* _Material provided_:
>>>>

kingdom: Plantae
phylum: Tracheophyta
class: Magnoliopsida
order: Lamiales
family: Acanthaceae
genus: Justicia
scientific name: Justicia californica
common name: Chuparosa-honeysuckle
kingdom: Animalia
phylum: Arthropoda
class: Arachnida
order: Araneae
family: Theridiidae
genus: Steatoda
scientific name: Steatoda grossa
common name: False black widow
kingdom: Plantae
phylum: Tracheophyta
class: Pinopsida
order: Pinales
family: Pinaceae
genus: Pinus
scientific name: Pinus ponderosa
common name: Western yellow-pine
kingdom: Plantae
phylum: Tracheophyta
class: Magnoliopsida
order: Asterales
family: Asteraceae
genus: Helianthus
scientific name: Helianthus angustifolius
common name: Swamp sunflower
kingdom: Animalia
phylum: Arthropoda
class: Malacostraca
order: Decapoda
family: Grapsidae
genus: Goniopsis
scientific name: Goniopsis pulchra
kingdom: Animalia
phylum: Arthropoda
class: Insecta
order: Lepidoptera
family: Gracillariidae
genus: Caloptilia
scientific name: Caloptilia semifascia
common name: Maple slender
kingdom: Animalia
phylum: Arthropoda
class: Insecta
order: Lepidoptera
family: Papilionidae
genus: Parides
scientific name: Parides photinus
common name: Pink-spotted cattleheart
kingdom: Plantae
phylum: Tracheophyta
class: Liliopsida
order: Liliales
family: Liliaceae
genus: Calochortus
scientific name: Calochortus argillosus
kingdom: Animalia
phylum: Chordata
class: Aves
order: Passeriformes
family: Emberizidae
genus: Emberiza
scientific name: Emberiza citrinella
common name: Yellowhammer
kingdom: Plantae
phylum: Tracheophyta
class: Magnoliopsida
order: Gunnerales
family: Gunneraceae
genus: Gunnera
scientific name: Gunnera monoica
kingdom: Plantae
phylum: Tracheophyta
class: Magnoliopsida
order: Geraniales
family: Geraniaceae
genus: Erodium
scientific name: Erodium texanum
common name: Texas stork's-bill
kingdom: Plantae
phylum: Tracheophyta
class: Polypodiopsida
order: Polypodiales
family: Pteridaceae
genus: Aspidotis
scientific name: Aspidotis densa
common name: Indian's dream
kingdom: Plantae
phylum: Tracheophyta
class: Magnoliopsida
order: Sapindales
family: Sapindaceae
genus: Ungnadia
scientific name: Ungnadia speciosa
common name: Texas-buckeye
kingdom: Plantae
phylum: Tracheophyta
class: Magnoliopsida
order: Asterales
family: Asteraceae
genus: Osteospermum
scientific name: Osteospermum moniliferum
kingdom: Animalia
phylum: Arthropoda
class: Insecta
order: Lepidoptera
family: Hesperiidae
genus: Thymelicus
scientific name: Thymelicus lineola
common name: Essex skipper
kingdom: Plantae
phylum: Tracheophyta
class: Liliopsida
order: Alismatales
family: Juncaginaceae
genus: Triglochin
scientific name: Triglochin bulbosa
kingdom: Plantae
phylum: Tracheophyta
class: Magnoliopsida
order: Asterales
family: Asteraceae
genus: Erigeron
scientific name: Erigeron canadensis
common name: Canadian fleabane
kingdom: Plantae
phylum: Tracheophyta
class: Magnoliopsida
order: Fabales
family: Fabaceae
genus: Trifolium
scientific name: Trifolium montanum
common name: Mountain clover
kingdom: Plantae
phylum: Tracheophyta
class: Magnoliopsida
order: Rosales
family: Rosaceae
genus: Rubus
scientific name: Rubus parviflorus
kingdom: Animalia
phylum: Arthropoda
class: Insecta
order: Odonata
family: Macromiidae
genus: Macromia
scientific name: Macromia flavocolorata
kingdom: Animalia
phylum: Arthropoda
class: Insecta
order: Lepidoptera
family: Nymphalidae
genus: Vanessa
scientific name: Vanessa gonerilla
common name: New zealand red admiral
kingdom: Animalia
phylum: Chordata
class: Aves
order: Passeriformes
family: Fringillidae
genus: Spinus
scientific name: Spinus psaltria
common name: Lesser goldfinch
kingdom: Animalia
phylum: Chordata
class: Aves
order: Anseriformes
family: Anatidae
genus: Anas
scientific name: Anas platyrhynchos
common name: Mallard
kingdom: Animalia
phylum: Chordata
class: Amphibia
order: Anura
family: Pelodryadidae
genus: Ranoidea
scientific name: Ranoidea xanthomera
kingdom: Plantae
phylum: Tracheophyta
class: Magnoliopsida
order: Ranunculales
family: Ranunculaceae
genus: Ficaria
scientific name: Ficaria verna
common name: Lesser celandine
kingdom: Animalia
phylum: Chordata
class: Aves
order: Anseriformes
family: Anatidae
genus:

<<<<

* _The exercise_: Edit the whole listing so that each "scientific name" becomes "binomial", and keep every other part of the lines the same.

* _The result_:
kingdom: Plantae
phylum: Tracheophyta
class: Magnoliopsida
order: Lamiales
family: Acanthaceae
genus: Justicia
binomial: Justicia californica
common name: Chuparosa-honeysuckle
kingdom: Animalia
phylum: Arthropoda
class: Arachnida
order: Araneae
family: Theridiidae
genus: Steatoda
binomial: Steatoda grossa
common name: False black widow
kingdom: Plantae
phylum: Tracheophyta
class: Pinopsida
order: Pinales
family: Pinaceae
genus: Pinus
binomial: Pinus ponderosa
common name: Western yellow-pine
kingdom: Plantae
phylum: Tracheophyta
class: Magnoliopsida
order: Asterales
family: Asteraceae
genus: Helianthus
binomial: Helianthus angustifolius
common name: Swamp sunflower
kingdom: Animalia
phylum: Arthropoda
class: Malacostraca
order: Decapoda
family: Grapsidae
genus: Goniopsis
binomial: Goniopsis pulchra
kingdom: Animalia
phylum: Arthropoda
class: Insecta
order: Lepidoptera
family: Gracillariidae
genus: Caloptilia
binomial: Caloptilia semifascia
common name: Maple slender
kingdom: Animalia
phylum: Arthropoda
class: Insecta
order: Lepidoptera
family: Papilionidae
genus: Parides
binomial: Parides photinus
common name: Pink-spotted cattleheart
kingdom: Plantae
phylum: Tracheophyta
class: Liliopsida
order: Liliales
family: Liliaceae
genus: Calochortus
binomial: Calochortus argillosus
kingdom: Animalia
phylum: Chordata
class: Aves
order: Passeriformes
family: Emberizidae
genus: Emberiza
binomial: Emberiza citrinella
common name: Yellowhammer
kingdom: Plantae
phylum: Tracheophyta
class: Magnoliopsida
order: Gunnerales
family: Gunneraceae
genus: Gunnera
binomial: Gunnera monoica
kingdom: Plantae
phylum: Tracheophyta
class: Magnoliopsida
order: Geraniales
family: Geraniaceae
genus: Erodium
binomial: Erodium texanum
common name: Texas stork's-bill
kingdom: Plantae
phylum: Tracheophyta
class: Polypodiopsida
order: Polypodiales
family: Pteridaceae
genus: Aspidotis
binomial: Aspidotis densa
common name: Indian's dream
kingdom: Plantae
phylum: Tracheophyta
class: Magnoliopsida
order: Sapindales
family: Sapindaceae
genus: Ungnadia
binomial: Ungnadia speciosa
common name: Texas-buckeye
kingdom: Plantae
phylum: Tracheophyta
class: Magnoliopsida
order: Asterales
family: Asteraceae
genus: Osteospermum
binomial: Osteospermum moniliferum
kingdom: Animalia
phylum: Arthropoda
class: Insecta
order: Lepidoptera
family: Hesperiidae
genus: Thymelicus
binomial: Thymelicus lineola
common name: Essex skipper
kingdom: Plantae
phylum: Tracheophyta
class: Liliopsida
order: Alismatales
family: Juncaginaceae
genus: Triglochin
binomial: Triglochin bulbosa
kingdom: Plantae
phylum: Tracheophyta
class: Magnoliopsida
order: Asterales
family: Asteraceae
genus: Erigeron
binomial: Erigeron canadensis
common name: Canadian fleabane
kingdom: Plantae
phylum: Tracheophyta
class: Magnoliopsida
order: Fabales
family: Fabaceae
genus: Trifolium
binomial: Trifolium montanum
common name: Mountain clover
kingdom: Plantae
phylum: Tracheophyta
class: Magnoliopsida
order: Rosales
family: Rosaceae
genus: Rubus
binomial: Rubus parviflorus
kingdom: Animalia
phylum: Arthropoda
class: Insecta
order: Odonata
family: Macromiidae
genus: Macromia
binomial: Macromia flavocolorata
kingdom: Animalia
phylum: Arthropoda
class: Insecta
order: Lepidoptera
family: Nymphalidae
genus: Vanessa
binomial: Vanessa gonerilla
common name: New zealand red admiral
kingdom: Animalia
phylum: Chordata
class: Aves
order: Passeriformes
family: Fringillidae
genus: Spinus
binomial: Spinus psaltria
common name: Lesser goldfinch
kingdom: Animalia
phylum: Chordata
class: Aves
order: Anseriformes
family: Anatidae
genus: Anas
binomial: Anas platyrhynchos
common name: Mallard
kingdom: Animalia
phylum: Chordata
class: Amphibia
order: Anura
family: Pelodryadidae
genus: Ranoidea
binomial: Ranoidea xanthomera
kingdom: Plantae
phylum: Tracheophyta
class: Magnoliopsida
order: Ranunculales
family: Ranunculaceae
genus: Ficaria
binomial: Ficaria verna
common name: Lesser celandine
kingdom: Animalia
phylum: Chordata
class: Aves
order: Anseriformes
family: Anatidae
genus:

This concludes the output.